→ **Exercise goal**
Could you pick up the post about the Tea Party at the fair after its last sentence and keep writing it?

→ **Text provided**
··········
The Tea Party at the Fair

August 22, 2011

Just back from a little trip to Grahamsville, New York in Sullivan County where we stayed overnight with some old friends and visited the 132nd Annual Little World’s Fair in Grahamsville Fairground.

The fair is a hoot, what with all variety of  prize farm animals on display, rides for  the kiddies and delicacies such as candy apples, cotton candy, and for those with a with a  curious palate, deep fried Oreos.

I was not curious.

Amidst all this was a heavy and very conspicuous presence of the Tea Party, both in an official capacity – they had their own booth set up, as did the Republican and Democratic Parties – and in the form of lots and lots of middle aged overweight white guys who strolled the grounds wearing determined faces, Tea Party baseball hats and  Tea Party tee shirts of various kinds.

And what tee shirts they are!

If the Tea Party’s insane demands in the ongoing and infantile debacle over the debt ceiling were not enough to  convince you that at least a good part of your nation has entered some as-yet-to-be-named dementia, check  out these tee shirts.
··········
(Saved data entries)
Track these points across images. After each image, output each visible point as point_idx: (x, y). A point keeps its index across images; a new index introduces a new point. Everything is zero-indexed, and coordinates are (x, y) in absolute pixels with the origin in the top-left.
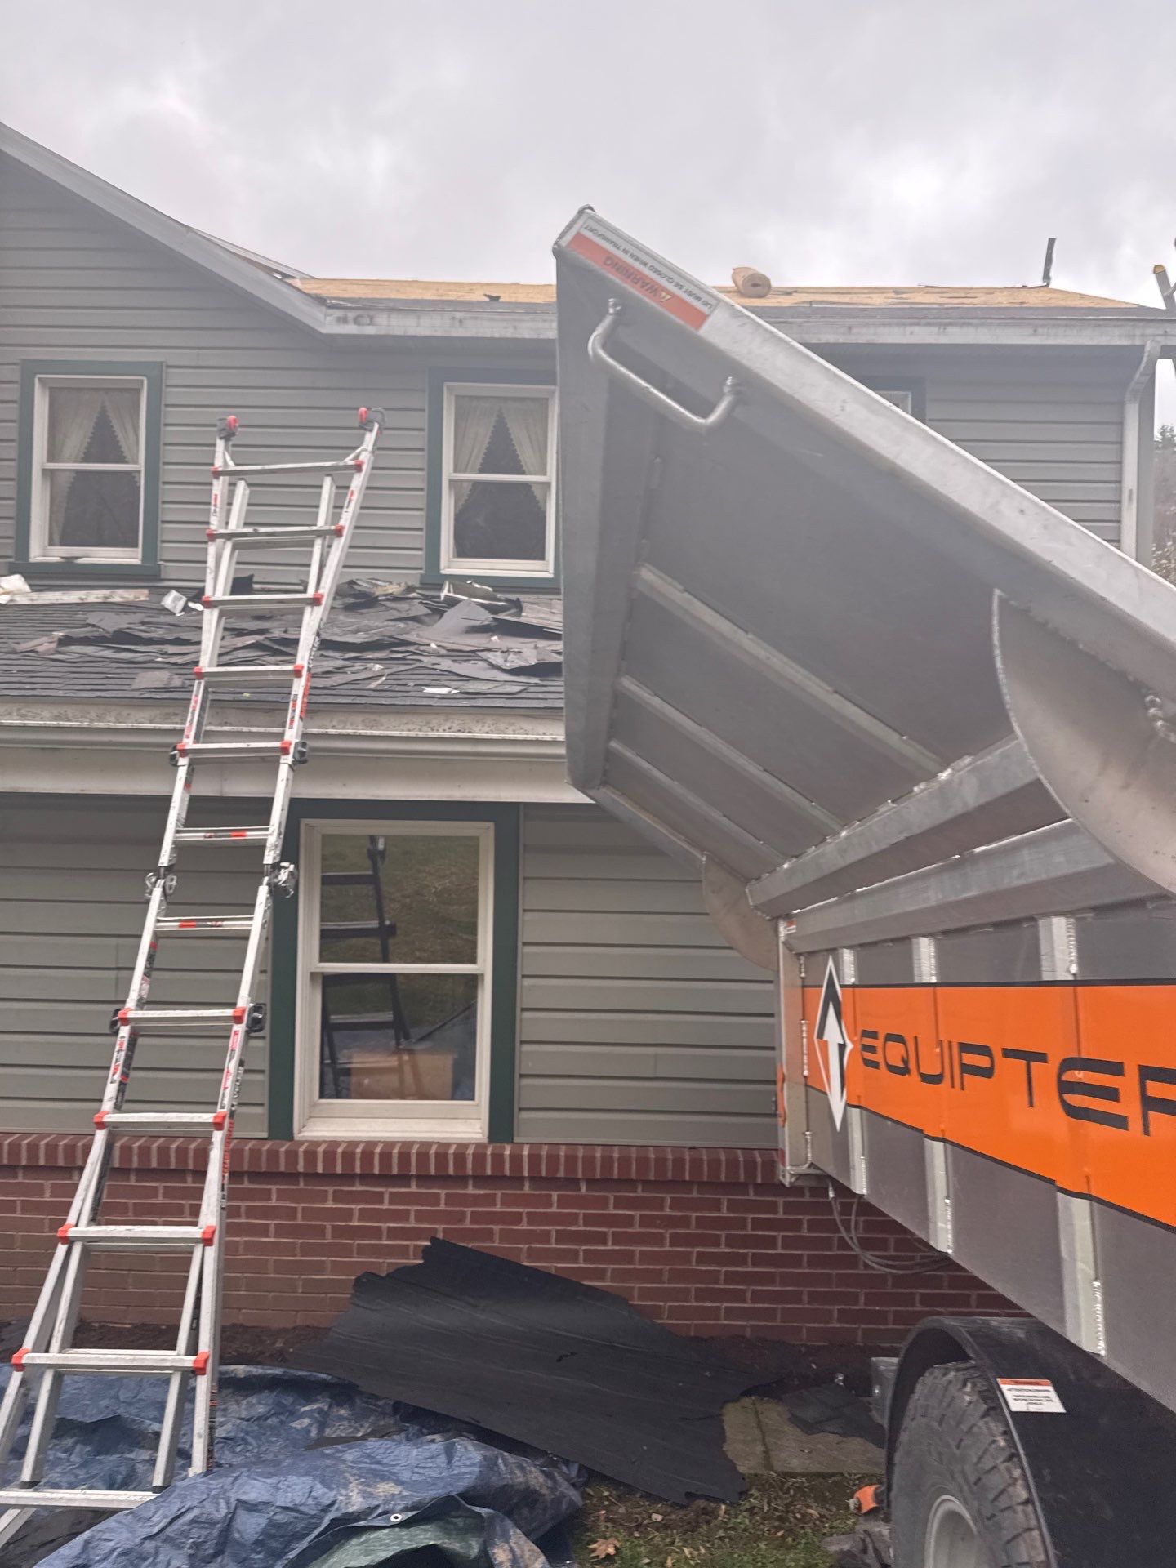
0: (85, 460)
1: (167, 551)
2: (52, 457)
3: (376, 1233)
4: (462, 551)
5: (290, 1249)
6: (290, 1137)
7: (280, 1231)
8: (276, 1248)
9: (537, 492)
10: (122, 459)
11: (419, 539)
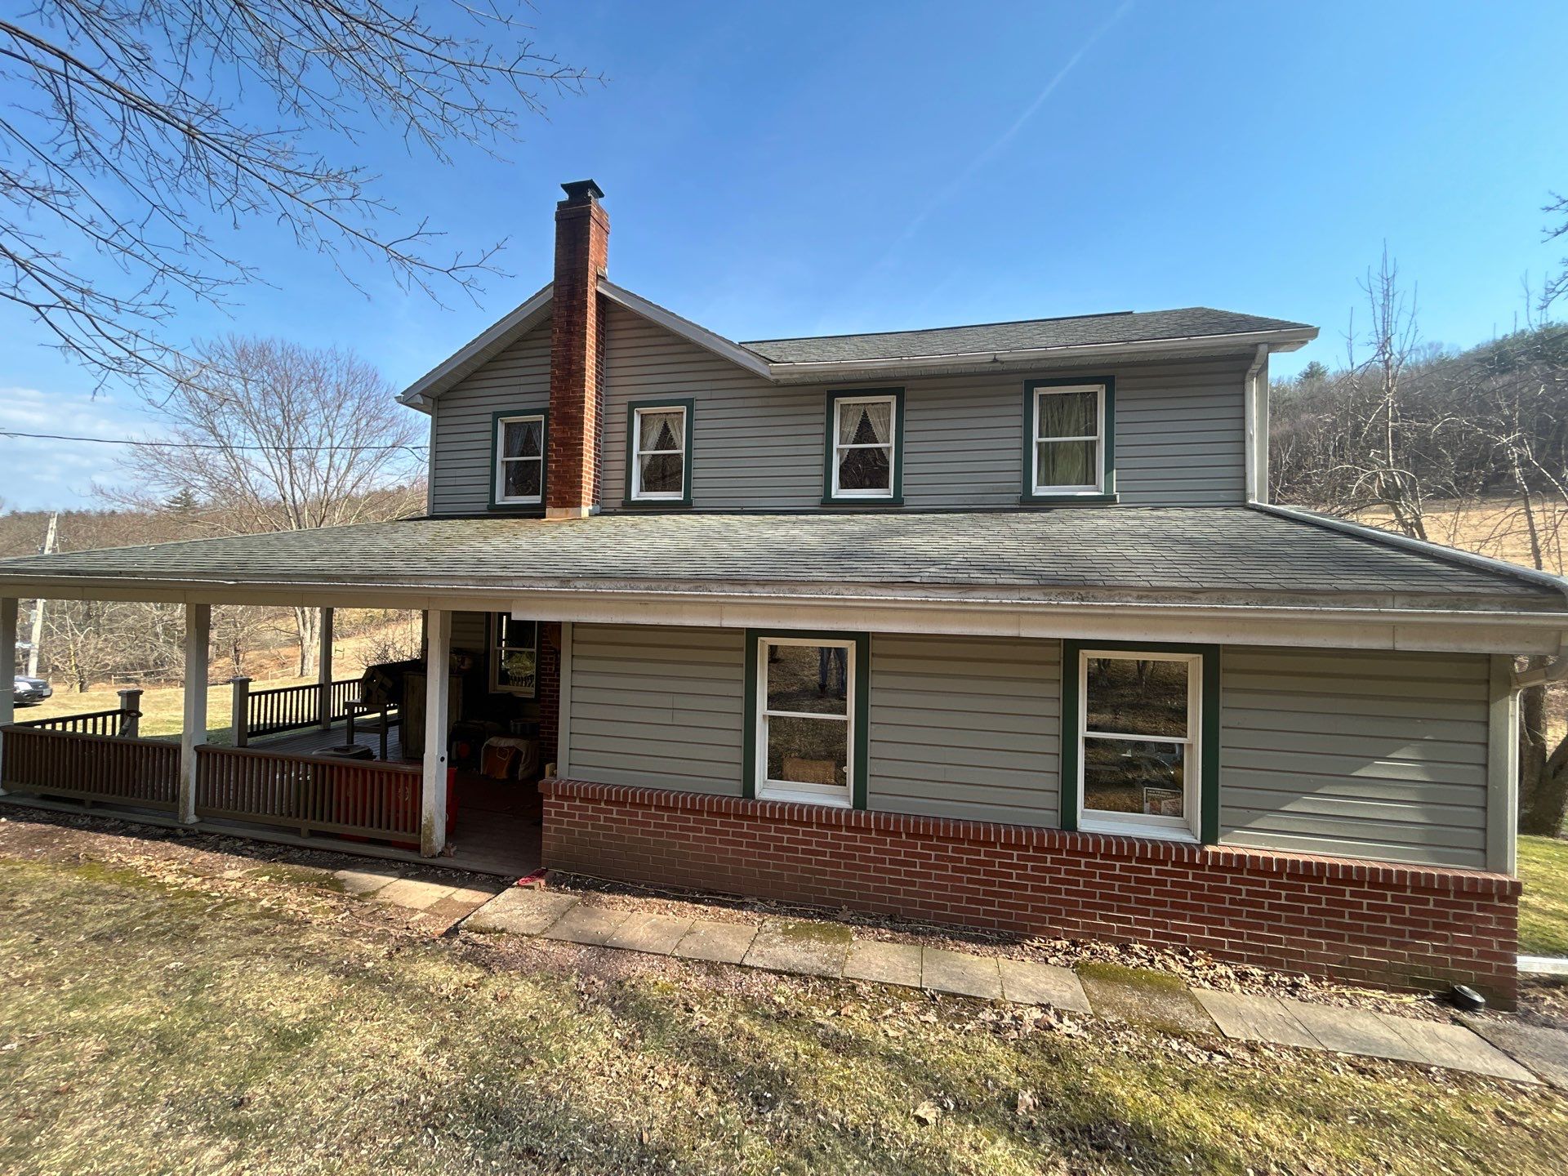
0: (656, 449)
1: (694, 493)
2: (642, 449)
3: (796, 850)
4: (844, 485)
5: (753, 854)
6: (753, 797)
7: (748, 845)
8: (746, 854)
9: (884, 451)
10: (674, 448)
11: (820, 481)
··········
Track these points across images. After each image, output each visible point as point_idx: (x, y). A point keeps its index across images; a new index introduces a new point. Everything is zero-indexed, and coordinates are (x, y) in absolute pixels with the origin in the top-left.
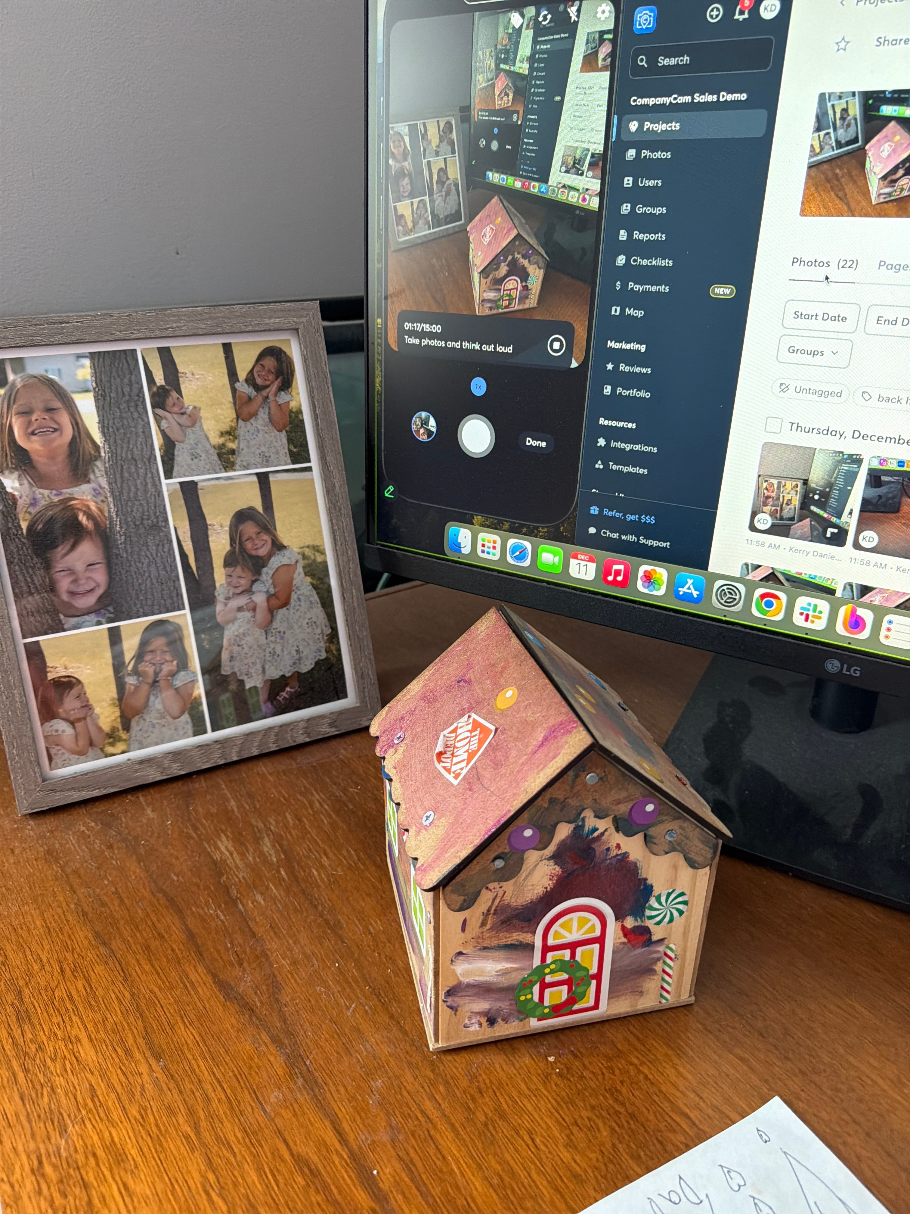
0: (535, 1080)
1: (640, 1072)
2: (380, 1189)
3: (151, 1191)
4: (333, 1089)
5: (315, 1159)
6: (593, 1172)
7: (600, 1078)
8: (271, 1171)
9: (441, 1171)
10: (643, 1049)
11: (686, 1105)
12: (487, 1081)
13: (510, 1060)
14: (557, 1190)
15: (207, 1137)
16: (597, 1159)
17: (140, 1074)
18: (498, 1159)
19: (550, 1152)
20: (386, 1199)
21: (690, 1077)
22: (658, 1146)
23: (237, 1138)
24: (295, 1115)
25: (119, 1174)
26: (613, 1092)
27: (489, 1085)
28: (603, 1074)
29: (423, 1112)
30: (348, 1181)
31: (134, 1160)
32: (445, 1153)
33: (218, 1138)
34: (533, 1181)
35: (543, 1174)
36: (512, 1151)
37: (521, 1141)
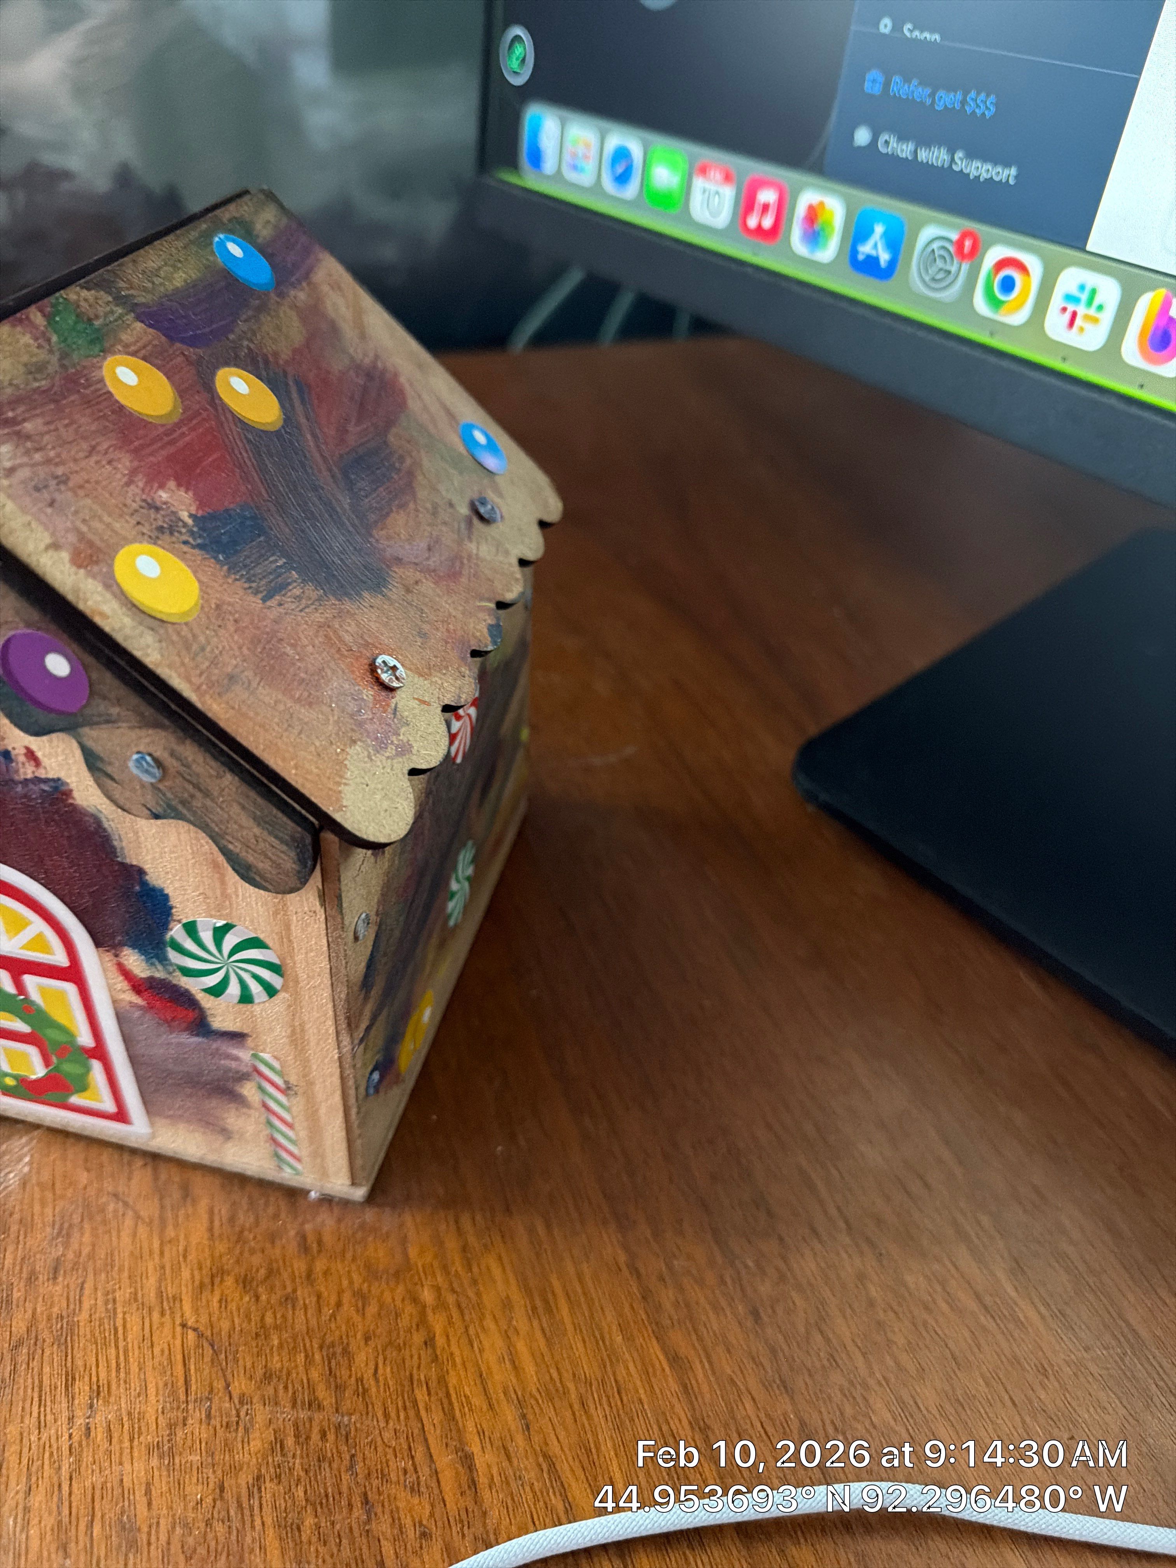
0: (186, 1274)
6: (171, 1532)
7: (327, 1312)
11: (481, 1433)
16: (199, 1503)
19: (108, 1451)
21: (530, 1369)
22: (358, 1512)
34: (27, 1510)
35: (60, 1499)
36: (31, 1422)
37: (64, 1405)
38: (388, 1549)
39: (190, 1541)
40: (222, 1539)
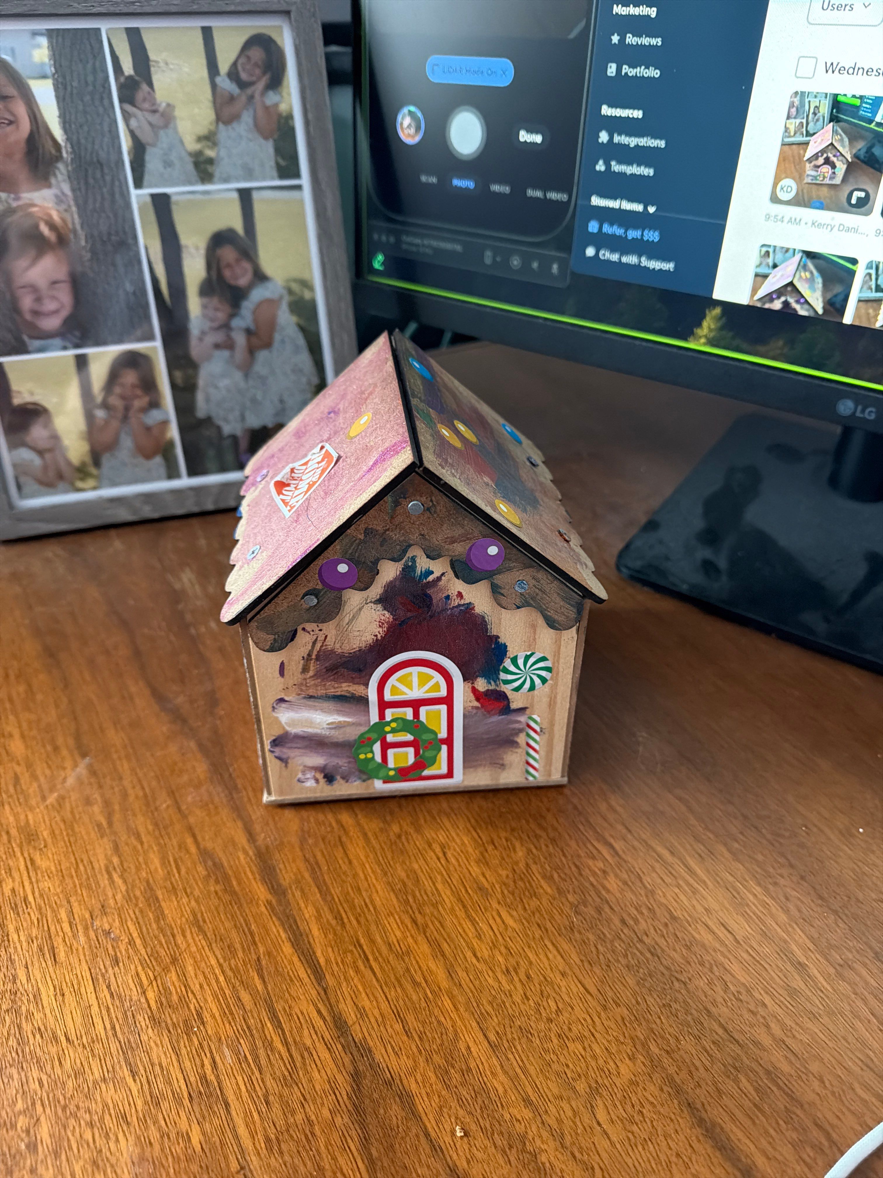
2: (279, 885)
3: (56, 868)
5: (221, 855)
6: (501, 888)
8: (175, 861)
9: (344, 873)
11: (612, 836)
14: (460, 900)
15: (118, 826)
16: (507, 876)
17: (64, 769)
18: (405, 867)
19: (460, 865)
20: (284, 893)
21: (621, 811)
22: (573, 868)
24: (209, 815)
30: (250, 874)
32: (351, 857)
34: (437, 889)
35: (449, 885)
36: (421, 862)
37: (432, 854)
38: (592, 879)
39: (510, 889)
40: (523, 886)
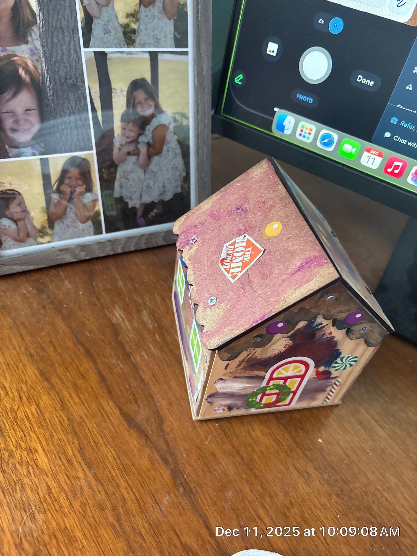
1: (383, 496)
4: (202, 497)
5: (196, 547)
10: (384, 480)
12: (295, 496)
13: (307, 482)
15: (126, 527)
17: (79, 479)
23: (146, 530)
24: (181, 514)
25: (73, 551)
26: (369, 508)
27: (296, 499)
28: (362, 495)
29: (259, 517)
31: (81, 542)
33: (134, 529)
··········
→ **Response to this task**
In Tea Party land Obama, he who is wholly beholden to corporations, he, who has continued and extended both of Bush’s criminal wars in which 800,000 innocent souls have been murdered by US forces over lies that no one has been held accountable for; he who is doing all he can do to give the US public school system over to corporations, he who gave failed or criminal bankers a trillion dollar, no strings attached loan, is somehow of all things, a communist.


At the same time Obama –or at least his close political associates like Nancy Pelosi – is    a Nazi.

Or maybe a Nazi–Communist.

At any rate, without question Obama hates freedom and America, which as all patriots know are the same thing.

After musing over these rabbit-brained sentiments for a while, and after getting a good  look at some of the Tea Party faithful, I decided that a discussion with such folk was not likely to be fruitful or enlightening.  Besides, they scared the shit out of  my daughter.

As it happened, the booth for the Democratic Party was directly across the way so I ambled over, peeked in, and, as befitting a child of the working class, a son of a union man and a union man myself, was heartily welcome. I asked them how they were dealing with the fellows across the way whose eyes I could feel boring into my back.  They were extremely civil in tone and asked me if I had read the Tea Party placards.  I told them I had read some of them and that my favorite was the one that read: “ US Youth unemployed after 45 years of excessive regulations of  US manufacturing.” I took this to be an appeal for the abolition of troublesome child labor laws.  But that was not the sign they wanted me to see.  The sign they wanted me to see had the Tea Party accusing the Democratic Party of calling the former “terrorists”  while the Tea Party reminding the Dems that the same was said of  George Washington.

Touché!  Now that’s what I call a high minded political argument!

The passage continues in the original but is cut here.